Let us consider option-D with the calculated value of ${{a}^{2}}=\dfrac{12}{5}$ as the curve is same.
The tangent is given by the row (iv) in column-2. By using the value of ${{a}^{2}}$ in the tangent equation, we get
$\begin{align}
  & y=mx+\sqrt{\dfrac{12}{5}{{m}^{2}}+1} \\
 & mx-y+\sqrt{\dfrac{12}{5}{{m}^{2}}+1}=0 \\
\end{align}$
The tangent equation given in the question is $\sqrt{3}x+2y-4=0$. Using the similar lines concept, we can write that
$\dfrac{m}{\sqrt{3}}=\dfrac{-1}{2}=\dfrac{\sqrt{\dfrac{12}{5}{{m}^{2}}+1}}{-4}$
$\begin{align}
  & \dfrac{m}{\sqrt{3}}=\dfrac{-1}{2} \\
 & m=\dfrac{-\sqrt{3}}{2} \\
\end{align}$
Using this, we get
$\begin{align}
  & \dfrac{-1}{2}=\dfrac{-1}{2}=\dfrac{\sqrt{\dfrac{12}{5}\times \dfrac{3}{4}+1}}{-4} \\
 & \dfrac{-1}{2}=\dfrac{-1}{2}=\dfrac{\sqrt{\dfrac{36+20}{20}}}{-4} \\
 & \dfrac{-1}{2}=\dfrac{-1}{2}=\dfrac{-\sqrt{14}}{2\sqrt{20}} \\
\end{align}$
By the fourth option, we did not get the correct inequality, which is why this is not the correct answer.
Let us consider option-B.
Let us consider the curve II in the column-1
${{x}^{2}}+{{a}^{2}}{{y}^{2}}={{a}^{2}}$. Substituting $A\left( \sqrt{3},\dfrac{1}{2} \right)$ in this equation, we get
$\begin{align}
  & {{\left( \sqrt{3} \right)}^{2}}+{{a}^{2}}{{\left( \dfrac{1}{2} \right)}^{2}}={{a}^{2}} \\
 & 3+\dfrac{{{a}^{2}}}{4}={{a}^{2}} \\
 & 3=\dfrac{3}{4}{{a}^{2}} \\
 & {{a}^{2}}=4 \\
\end{align}$
The tangent is given by the row (iv) in column-2. By using the value of ${{a}^{2}}$ in the tangent equation, we get
$\begin{align}
  & y=mx+\sqrt{4{{m}^{2}}+1} \\
 & mx-y+\sqrt{4{{m}^{2}}+1}=0 \\
\end{align}$
The tangent equation given in the question is $\sqrt{3}x+2y-4=0$. Using the similar lines concept, we can write that
$\dfrac{m}{\sqrt{3}}=\dfrac{-1}{2}=\dfrac{\sqrt{4{{m}^{2}}+1}}{-4}$
$\begin{align}
  & \dfrac{m}{\sqrt{3}}=\dfrac{-1}{2} \\
 & m=\dfrac{-\sqrt{3}}{2} \\
\end{align}$
Using this, we get
$\begin{align}
  & \dfrac{-1}{2}=\dfrac{-1}{2}=\dfrac{\sqrt{4\times \dfrac{3}{4}+1}}{-4} \\
 & \dfrac{-1}{2}=\dfrac{-1}{2}=\dfrac{\sqrt{4}}{-4} \\
 & \dfrac{-1}{2}=\dfrac{-1}{2}=\dfrac{2}{-4} \\
 & \dfrac{-1}{2}=\dfrac{-1}{2}=\dfrac{-1}{2} \\
\end{align}$
So, we got the correct inequality with option-B.

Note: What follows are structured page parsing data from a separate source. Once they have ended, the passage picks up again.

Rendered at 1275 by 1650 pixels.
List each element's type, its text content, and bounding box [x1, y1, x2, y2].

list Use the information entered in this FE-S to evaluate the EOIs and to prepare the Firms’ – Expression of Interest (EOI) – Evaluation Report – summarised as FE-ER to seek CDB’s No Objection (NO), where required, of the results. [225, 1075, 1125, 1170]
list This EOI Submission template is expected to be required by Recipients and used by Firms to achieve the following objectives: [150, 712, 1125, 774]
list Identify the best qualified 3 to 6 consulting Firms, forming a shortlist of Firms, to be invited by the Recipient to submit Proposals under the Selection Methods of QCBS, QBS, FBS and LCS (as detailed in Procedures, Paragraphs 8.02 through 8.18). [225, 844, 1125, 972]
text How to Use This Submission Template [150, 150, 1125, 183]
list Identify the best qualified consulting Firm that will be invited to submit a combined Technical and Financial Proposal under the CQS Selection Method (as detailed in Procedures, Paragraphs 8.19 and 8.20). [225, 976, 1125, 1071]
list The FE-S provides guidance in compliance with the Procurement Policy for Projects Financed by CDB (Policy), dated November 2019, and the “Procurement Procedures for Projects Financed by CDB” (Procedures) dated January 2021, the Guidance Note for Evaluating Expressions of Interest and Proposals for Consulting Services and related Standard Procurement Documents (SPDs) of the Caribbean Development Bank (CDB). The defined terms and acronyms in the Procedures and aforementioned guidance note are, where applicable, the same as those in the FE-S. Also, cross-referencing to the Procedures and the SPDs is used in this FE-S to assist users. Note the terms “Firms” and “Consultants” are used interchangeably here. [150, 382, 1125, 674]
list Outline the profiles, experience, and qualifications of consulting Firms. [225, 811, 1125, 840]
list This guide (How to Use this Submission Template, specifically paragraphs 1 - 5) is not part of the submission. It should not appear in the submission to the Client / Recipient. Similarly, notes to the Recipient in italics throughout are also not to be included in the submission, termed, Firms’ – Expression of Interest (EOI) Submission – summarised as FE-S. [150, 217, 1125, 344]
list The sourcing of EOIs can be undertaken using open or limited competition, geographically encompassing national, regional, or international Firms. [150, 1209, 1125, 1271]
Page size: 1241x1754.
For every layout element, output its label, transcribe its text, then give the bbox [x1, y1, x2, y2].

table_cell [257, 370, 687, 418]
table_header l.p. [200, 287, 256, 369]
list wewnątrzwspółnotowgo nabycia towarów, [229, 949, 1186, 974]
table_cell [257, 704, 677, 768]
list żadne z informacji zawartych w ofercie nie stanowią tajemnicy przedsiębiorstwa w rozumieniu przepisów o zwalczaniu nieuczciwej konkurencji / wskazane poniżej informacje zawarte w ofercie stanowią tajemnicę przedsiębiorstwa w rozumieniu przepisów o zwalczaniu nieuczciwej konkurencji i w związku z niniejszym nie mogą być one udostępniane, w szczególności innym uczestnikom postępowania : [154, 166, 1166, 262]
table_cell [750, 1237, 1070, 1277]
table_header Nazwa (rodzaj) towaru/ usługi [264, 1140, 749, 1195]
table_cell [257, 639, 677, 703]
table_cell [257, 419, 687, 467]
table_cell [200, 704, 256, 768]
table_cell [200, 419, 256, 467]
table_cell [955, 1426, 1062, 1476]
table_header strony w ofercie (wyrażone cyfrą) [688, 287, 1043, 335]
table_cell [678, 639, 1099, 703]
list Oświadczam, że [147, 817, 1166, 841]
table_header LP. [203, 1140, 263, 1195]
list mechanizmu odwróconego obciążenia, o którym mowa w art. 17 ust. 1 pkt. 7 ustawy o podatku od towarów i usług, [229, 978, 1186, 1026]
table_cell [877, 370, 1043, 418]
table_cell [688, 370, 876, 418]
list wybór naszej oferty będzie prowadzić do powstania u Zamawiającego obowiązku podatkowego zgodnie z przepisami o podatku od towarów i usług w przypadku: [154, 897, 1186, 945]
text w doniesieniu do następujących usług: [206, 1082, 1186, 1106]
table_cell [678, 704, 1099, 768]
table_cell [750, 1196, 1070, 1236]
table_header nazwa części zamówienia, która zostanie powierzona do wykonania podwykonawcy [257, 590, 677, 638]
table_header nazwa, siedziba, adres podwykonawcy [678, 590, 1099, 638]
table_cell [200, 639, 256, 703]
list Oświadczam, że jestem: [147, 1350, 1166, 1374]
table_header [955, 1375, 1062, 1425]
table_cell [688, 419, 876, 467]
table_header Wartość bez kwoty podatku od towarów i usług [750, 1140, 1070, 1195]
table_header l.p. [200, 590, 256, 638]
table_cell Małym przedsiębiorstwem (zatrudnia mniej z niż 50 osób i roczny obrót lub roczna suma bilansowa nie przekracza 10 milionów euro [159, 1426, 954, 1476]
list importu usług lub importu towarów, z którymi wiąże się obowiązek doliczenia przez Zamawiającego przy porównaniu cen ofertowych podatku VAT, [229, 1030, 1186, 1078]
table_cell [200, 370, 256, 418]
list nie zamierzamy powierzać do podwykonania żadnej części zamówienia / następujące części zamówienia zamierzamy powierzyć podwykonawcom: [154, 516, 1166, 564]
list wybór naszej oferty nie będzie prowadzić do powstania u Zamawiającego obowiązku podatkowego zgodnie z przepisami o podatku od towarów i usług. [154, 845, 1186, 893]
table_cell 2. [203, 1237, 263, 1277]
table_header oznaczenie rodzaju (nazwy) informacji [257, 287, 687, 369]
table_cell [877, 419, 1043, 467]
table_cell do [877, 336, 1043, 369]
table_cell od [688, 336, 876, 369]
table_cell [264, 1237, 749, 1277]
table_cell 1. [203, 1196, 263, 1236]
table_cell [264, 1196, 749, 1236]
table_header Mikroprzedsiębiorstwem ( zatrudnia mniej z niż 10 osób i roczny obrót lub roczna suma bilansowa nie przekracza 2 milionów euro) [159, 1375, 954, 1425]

$\therefore $The correct combination for the given point and tangent is II,(iv), R. The answer is option-B.

Note:
Students try to solve the equation containing m which we got by substituting the point in the equation of tangent. For example, if we consider option-A, they try to solve for m in $mx-y+\sqrt{\dfrac{12}{5}{{m}^{2}}-1}=0$ by substituting the point. After getting the values of m, they try to use them in the column-3 to check. This procedure will lead to the answer but it is a process that involves more calculations. We will not use the tangent equation given in the question in this process. So, we should always think about a procedure with less few of calculations and we should use all the information given in the question.